§ REQUIRED WORK
Output the entries below word for word, stopping once the line containing "right knee: (292, 559)" is done, and omit each picture.

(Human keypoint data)

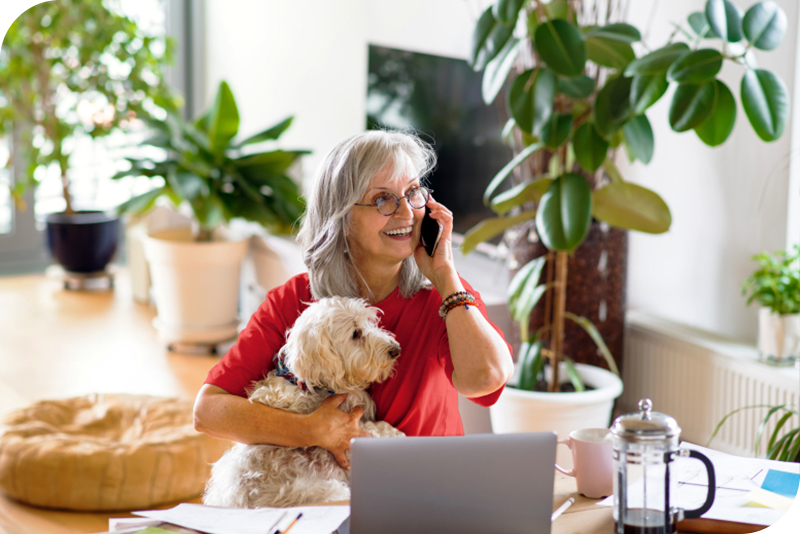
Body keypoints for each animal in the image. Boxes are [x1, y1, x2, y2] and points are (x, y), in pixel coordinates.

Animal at [203, 298, 406, 510]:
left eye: (369, 322)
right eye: (355, 333)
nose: (396, 350)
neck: (307, 384)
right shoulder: (349, 434)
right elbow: (375, 431)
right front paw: (394, 434)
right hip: (329, 491)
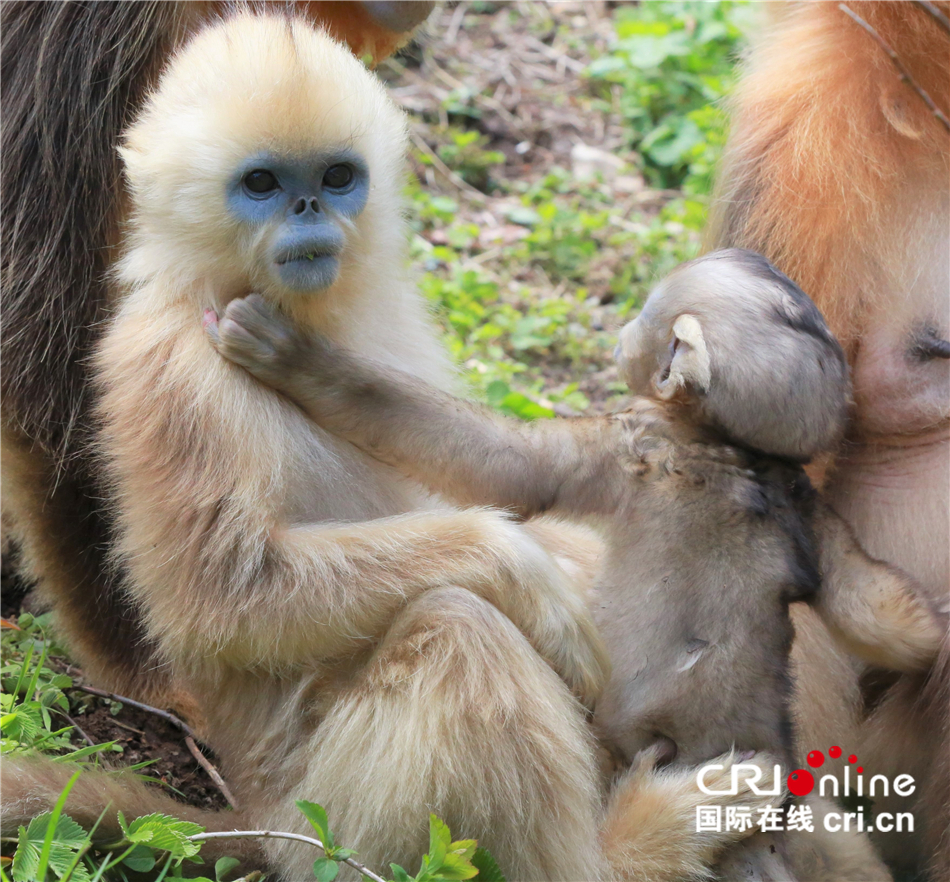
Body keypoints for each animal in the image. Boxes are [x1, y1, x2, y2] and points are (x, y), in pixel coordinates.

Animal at [208, 248, 944, 768]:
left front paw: (298, 359)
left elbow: (503, 468)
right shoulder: (804, 504)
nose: (620, 330)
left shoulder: (625, 444)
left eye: (647, 314)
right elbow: (873, 607)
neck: (726, 447)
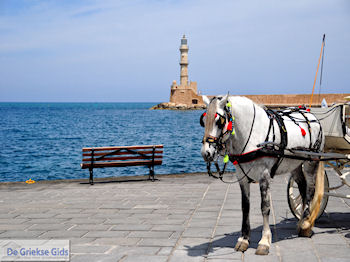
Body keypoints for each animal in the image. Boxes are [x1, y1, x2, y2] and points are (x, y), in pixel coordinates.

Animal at [201, 94, 324, 256]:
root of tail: (310, 114)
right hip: (294, 164)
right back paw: (302, 221)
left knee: (310, 189)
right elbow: (245, 207)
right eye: (203, 121)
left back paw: (305, 224)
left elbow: (265, 207)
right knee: (303, 188)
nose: (206, 153)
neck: (253, 135)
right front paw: (243, 239)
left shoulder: (264, 176)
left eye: (219, 121)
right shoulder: (242, 177)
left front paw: (264, 241)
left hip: (312, 161)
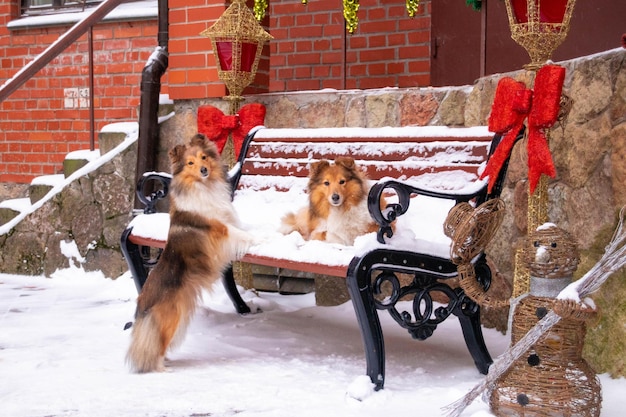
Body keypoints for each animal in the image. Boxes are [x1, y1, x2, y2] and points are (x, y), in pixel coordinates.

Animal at [125, 132, 255, 370]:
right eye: (190, 163)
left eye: (204, 157)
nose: (203, 170)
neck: (203, 187)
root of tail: (141, 306)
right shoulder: (221, 228)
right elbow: (242, 235)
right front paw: (265, 238)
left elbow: (244, 228)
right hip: (171, 319)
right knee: (154, 350)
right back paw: (162, 369)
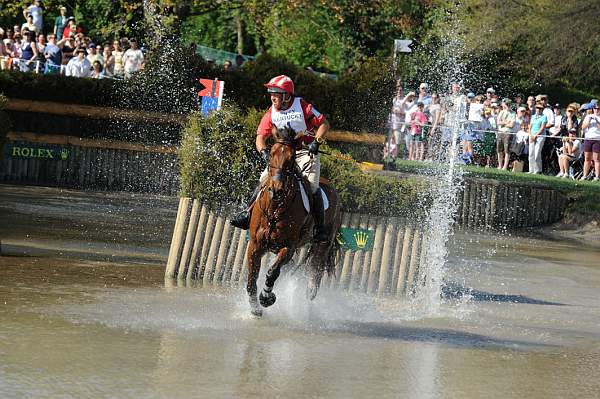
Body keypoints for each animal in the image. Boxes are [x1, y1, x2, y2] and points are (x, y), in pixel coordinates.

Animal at [243, 126, 338, 318]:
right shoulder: (255, 245)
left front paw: (266, 298)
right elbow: (251, 278)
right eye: (271, 154)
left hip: (321, 248)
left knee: (313, 278)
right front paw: (255, 307)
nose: (276, 190)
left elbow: (272, 271)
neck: (275, 208)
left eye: (292, 157)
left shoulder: (288, 247)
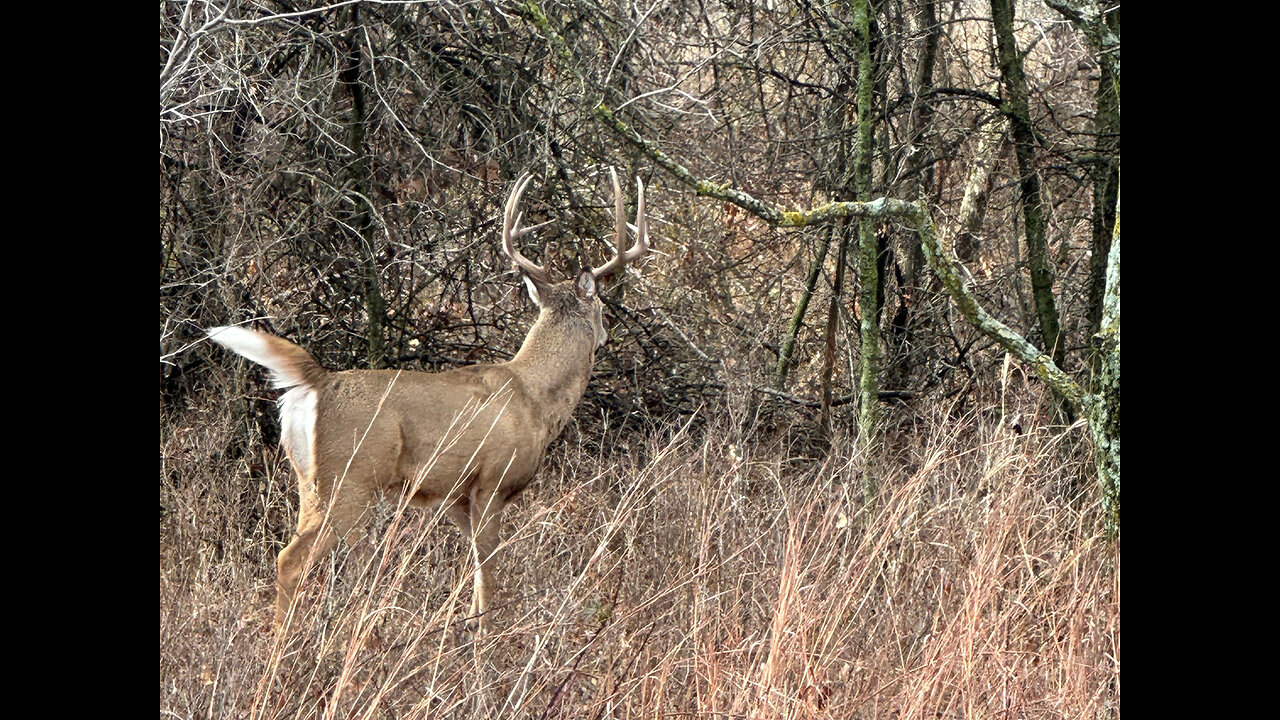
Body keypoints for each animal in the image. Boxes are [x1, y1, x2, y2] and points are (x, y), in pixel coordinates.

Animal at [212, 169, 650, 627]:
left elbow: (474, 568)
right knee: (292, 559)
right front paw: (485, 636)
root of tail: (318, 381)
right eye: (602, 309)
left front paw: (467, 628)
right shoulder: (492, 480)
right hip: (349, 479)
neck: (535, 396)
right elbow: (488, 572)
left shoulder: (454, 494)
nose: (605, 335)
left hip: (308, 481)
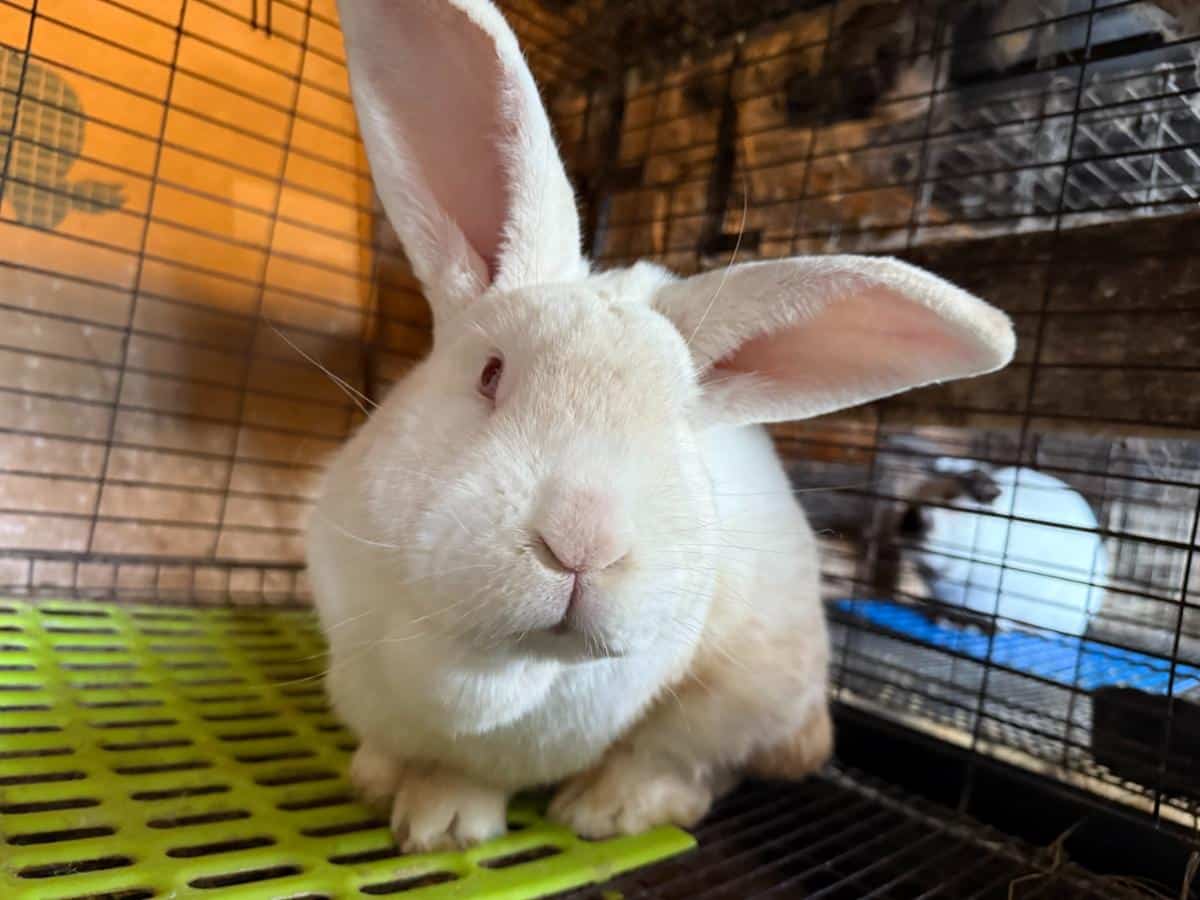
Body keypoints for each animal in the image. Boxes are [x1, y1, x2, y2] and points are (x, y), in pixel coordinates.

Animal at [307, 0, 1015, 853]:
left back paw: (604, 809)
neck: (477, 665)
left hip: (737, 696)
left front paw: (443, 829)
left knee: (694, 771)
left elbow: (470, 777)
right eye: (490, 373)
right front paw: (379, 781)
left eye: (679, 425)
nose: (581, 544)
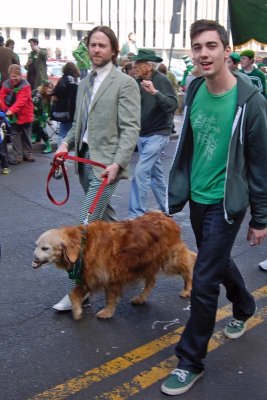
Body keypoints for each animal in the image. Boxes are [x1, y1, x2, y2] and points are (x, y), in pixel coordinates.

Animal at [33, 211, 197, 320]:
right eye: (36, 246)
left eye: (45, 248)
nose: (34, 259)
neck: (83, 244)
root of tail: (165, 216)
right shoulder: (90, 276)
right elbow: (73, 294)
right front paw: (77, 310)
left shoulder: (110, 277)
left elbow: (110, 297)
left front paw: (107, 312)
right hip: (145, 263)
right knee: (151, 281)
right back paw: (141, 297)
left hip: (170, 259)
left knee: (189, 263)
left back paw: (187, 288)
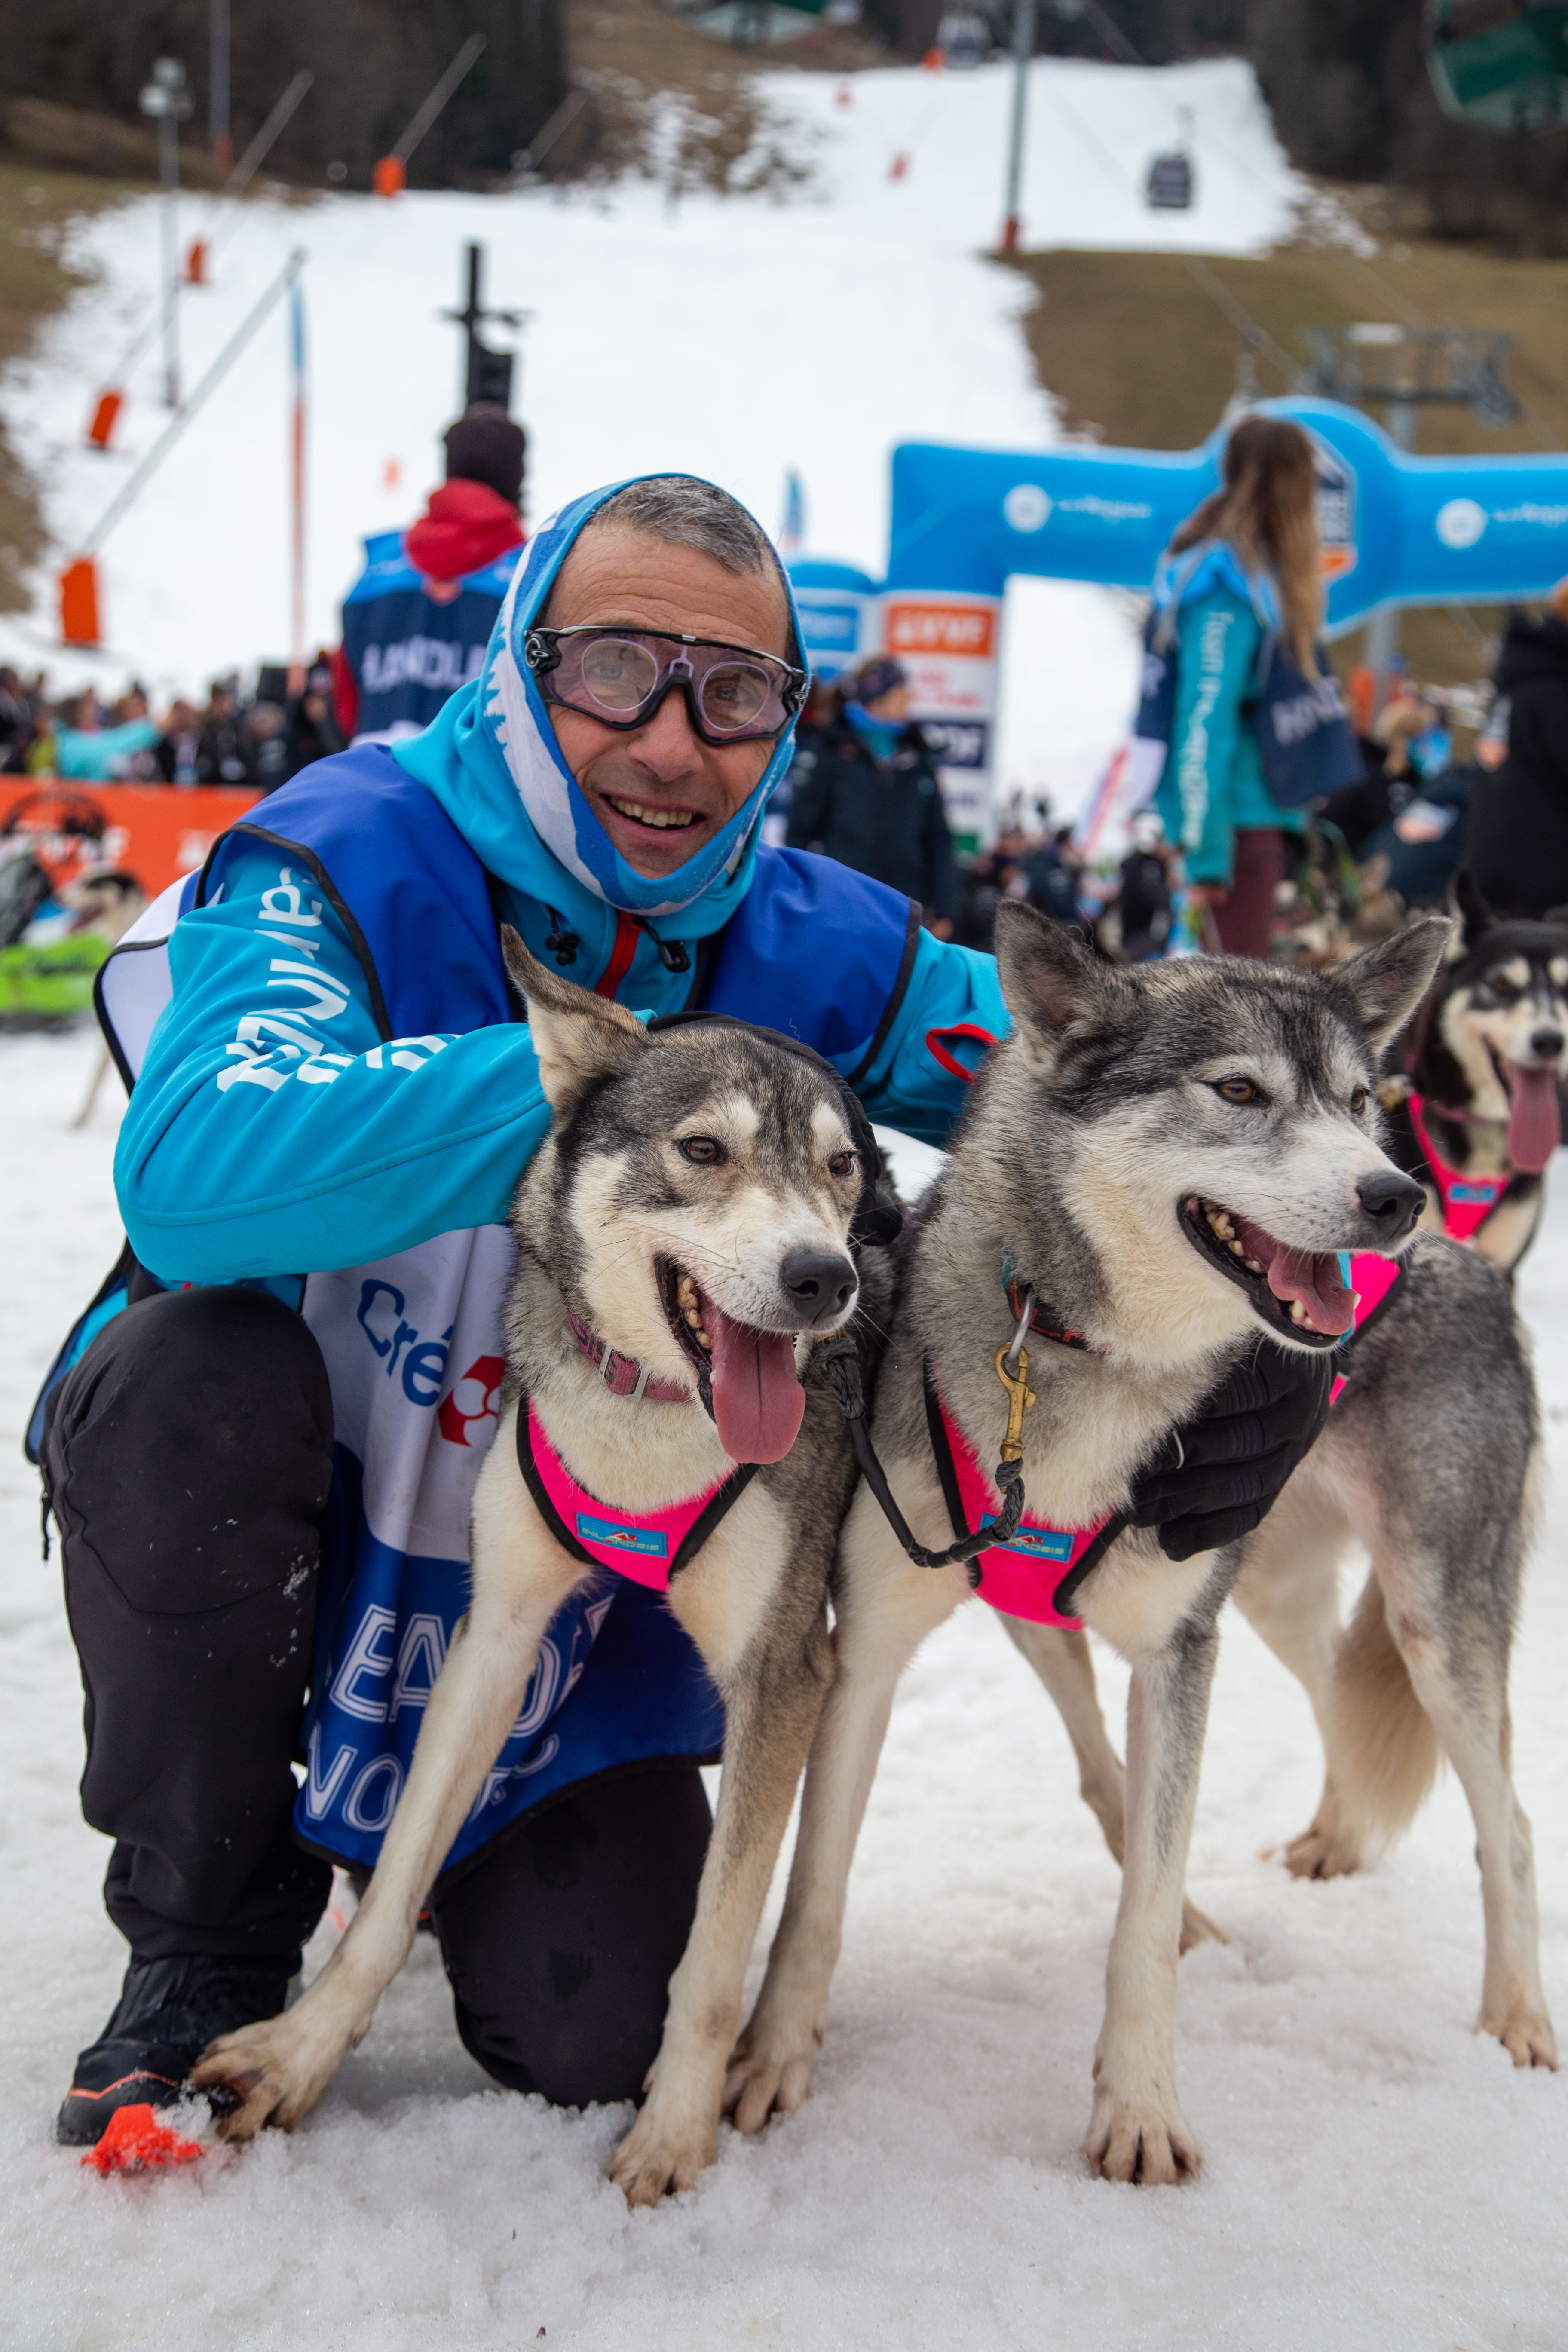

§ EXERCISE RESULT
Body keypoints for each animal in the image. Boxes are [x1, y1, x2, y2] and points are (x, y), in pixel coordinates.

Animal at [203, 298, 406, 510]:
left eye: (369, 322)
right eye: (355, 333)
nose: (396, 350)
neck: (307, 384)
right shoulder: (349, 434)
right elbow: (375, 431)
right front paw: (394, 434)
right hip: (329, 491)
Body keypoints for each animal in the image. Boxes are [x1, y1, x2, y2] and points are (x, y), in pixel coordinates.

Animal at [208, 248, 944, 768]:
left front paw: (298, 359)
left elbow: (503, 468)
right shoulder: (804, 504)
nose: (620, 330)
left shoulder: (625, 444)
left eye: (647, 314)
right elbow: (873, 607)
neck: (726, 447)
Body keypoints for each animal in the image. Boxes are [x1, y1, x2, y2] and points are (x, y), in pixel coordinates.

Animal at [201, 94, 324, 256]:
root of tail: (310, 114)
right hip: (294, 164)
right back paw: (302, 221)
left knee: (310, 189)
right elbow: (245, 207)
right eye: (203, 121)
left back paw: (305, 224)
left elbow: (265, 207)
right knee: (303, 188)
nose: (206, 153)
neck: (253, 135)
right front paw: (243, 239)
left shoulder: (264, 176)
left eye: (219, 121)
right shoulder: (242, 177)
left front paw: (264, 241)
left hip: (312, 161)
Body keypoints for each animal in the image. Boxes are [x1, y1, x2, y2] and points are (x, y), in pixel coordinates.

Animal at [125, 132, 255, 370]:
right eye: (190, 163)
left eye: (204, 157)
nose: (203, 170)
neck: (203, 187)
root of tail: (141, 306)
right shoulder: (221, 228)
right elbow: (242, 235)
right front paw: (265, 238)
left elbow: (244, 228)
right hip: (171, 319)
right knee: (154, 350)
right back paw: (162, 369)
Body keypoints for each animal in the image. Boxes are [x1, y1, x2, y2] and points are (x, y), in pixel coordinates.

Animal at [243, 126, 338, 318]:
right shoulder: (255, 245)
left front paw: (266, 298)
right elbow: (251, 278)
right eye: (271, 154)
left hip: (321, 248)
left knee: (313, 278)
right front paw: (255, 307)
nose: (276, 190)
left elbow: (272, 271)
neck: (275, 208)
left eye: (292, 157)
left shoulder: (288, 247)
Body keypoints for each animal in the image. Boxes are [x1, y1, x2, y2] and points are (x, y), in pixel coordinates.

Animal at [212, 169, 650, 627]:
left elbow: (474, 568)
right knee: (292, 559)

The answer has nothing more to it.